SUPPLIED MATERIAL

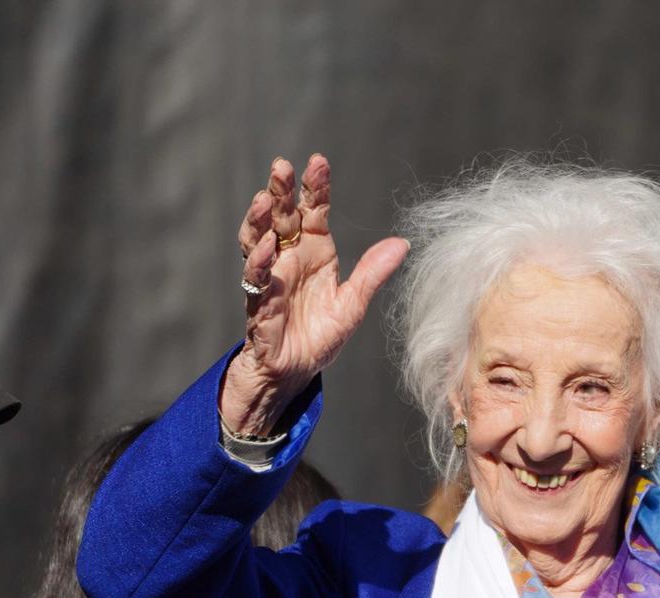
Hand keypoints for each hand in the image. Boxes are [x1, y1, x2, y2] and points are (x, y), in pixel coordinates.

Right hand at [223, 154, 408, 435]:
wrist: (294, 373)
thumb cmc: (319, 338)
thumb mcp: (353, 305)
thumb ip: (372, 273)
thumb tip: (402, 243)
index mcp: (314, 253)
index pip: (312, 212)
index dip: (314, 188)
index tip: (318, 162)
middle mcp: (289, 259)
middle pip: (281, 217)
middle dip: (280, 192)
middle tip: (282, 166)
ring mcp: (271, 279)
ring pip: (258, 240)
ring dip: (260, 219)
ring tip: (266, 198)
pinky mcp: (260, 304)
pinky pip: (256, 280)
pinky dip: (260, 263)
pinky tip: (267, 248)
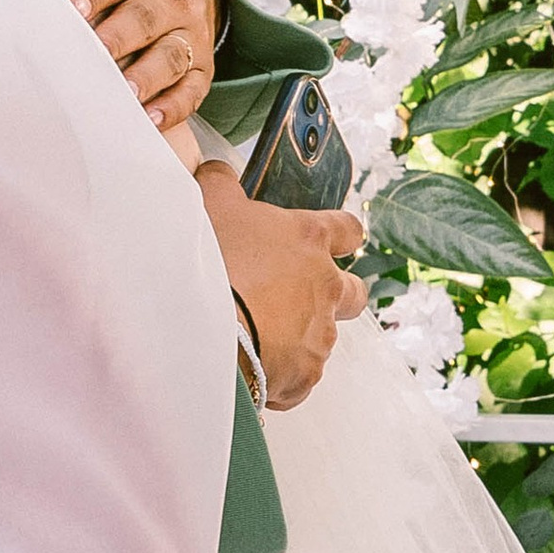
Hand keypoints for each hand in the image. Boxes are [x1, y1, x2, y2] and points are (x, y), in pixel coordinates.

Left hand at [59, 0, 221, 127]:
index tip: (73, 8)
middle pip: (145, 19)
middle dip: (119, 38)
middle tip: (94, 54)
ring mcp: (191, 33)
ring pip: (171, 56)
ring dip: (148, 77)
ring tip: (123, 93)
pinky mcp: (203, 65)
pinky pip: (194, 89)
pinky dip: (176, 107)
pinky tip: (152, 121)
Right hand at [192, 168, 367, 411]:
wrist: (199, 324)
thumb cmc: (207, 259)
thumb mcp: (208, 202)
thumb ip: (221, 184)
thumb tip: (220, 173)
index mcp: (308, 239)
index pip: (347, 229)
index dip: (340, 235)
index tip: (328, 240)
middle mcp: (324, 286)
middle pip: (354, 292)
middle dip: (334, 295)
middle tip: (295, 297)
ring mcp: (319, 334)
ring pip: (322, 337)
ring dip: (296, 336)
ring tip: (252, 336)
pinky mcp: (305, 374)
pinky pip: (298, 378)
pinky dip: (279, 376)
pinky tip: (247, 368)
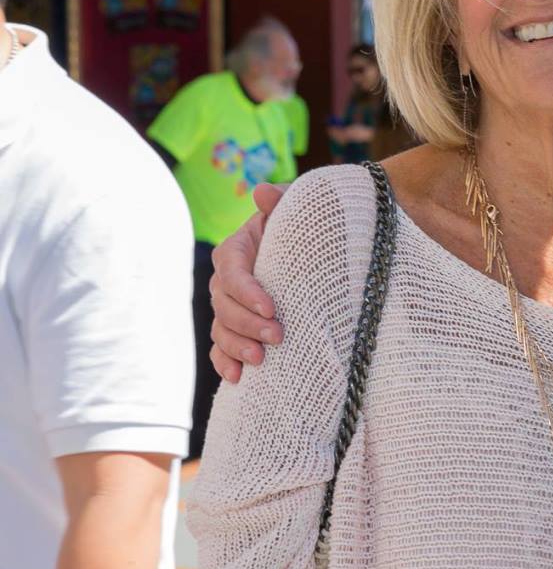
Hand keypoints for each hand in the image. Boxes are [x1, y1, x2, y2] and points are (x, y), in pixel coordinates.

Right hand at [207, 183, 286, 383]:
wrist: (315, 252)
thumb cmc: (306, 228)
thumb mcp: (298, 210)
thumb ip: (282, 201)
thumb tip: (262, 191)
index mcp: (238, 249)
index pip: (232, 270)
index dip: (246, 291)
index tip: (271, 307)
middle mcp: (228, 279)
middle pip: (223, 304)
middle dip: (247, 324)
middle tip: (277, 337)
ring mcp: (230, 306)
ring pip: (221, 328)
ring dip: (237, 346)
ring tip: (260, 361)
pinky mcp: (237, 327)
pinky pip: (221, 347)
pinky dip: (225, 362)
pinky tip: (238, 377)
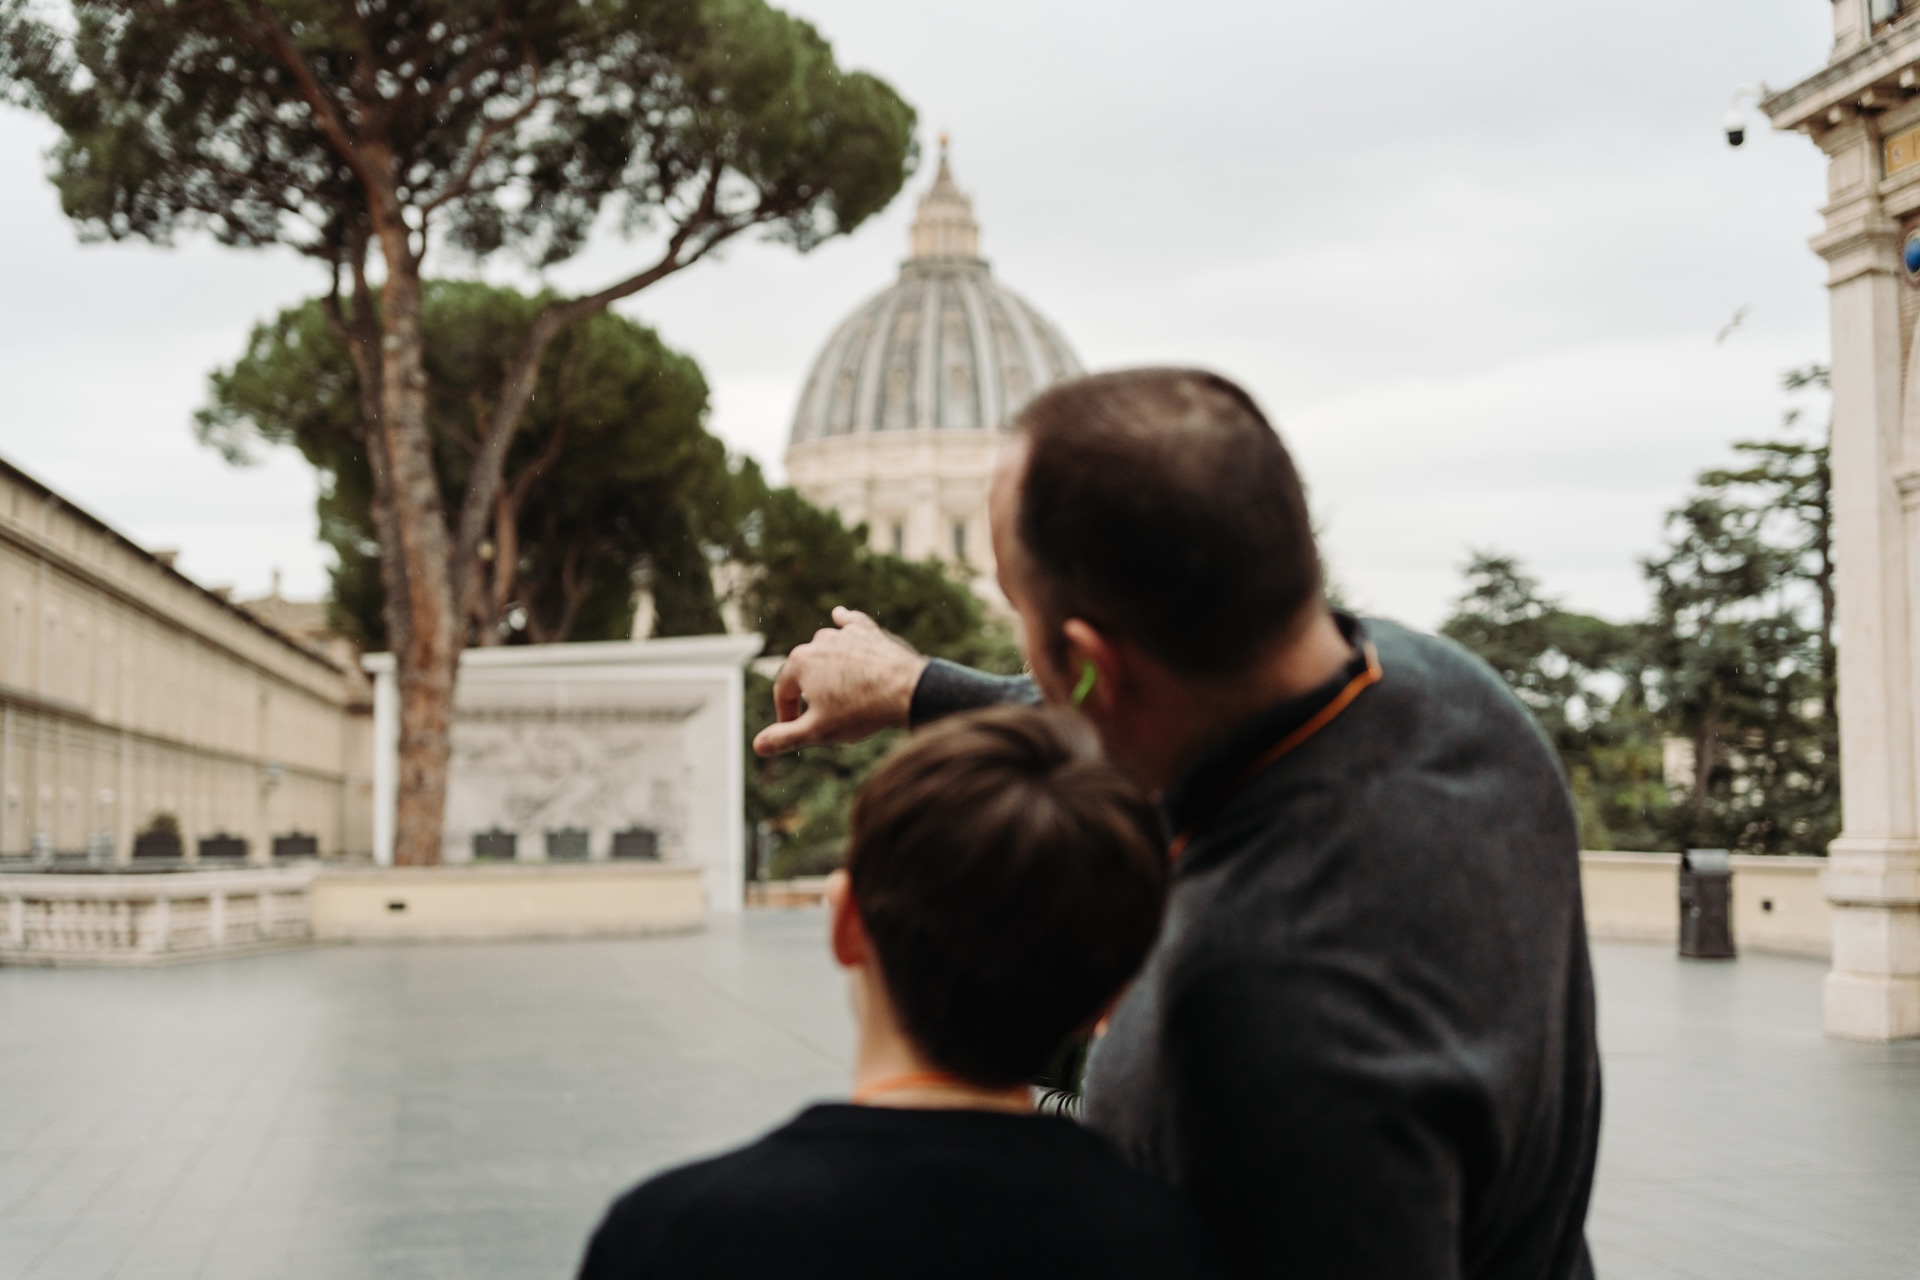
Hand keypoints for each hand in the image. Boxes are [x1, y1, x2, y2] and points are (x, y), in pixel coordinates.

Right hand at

REQUIRED WORK
Among the lines above, find each one containing the string "thumb" and copy it.

OUTPUT OF THE EXERCISE
thumb cmc: (319, 338)
thumb mcp: (353, 305)
thumb ip: (372, 273)
thumb tip: (402, 243)
thumb cmc: (207, 259)
thumb mcp: (208, 202)
thumb ip: (221, 184)
thumb tip: (220, 173)
thumb cmc: (306, 228)
thumb mcp: (298, 210)
thumb ip: (282, 201)
thumb tip: (262, 191)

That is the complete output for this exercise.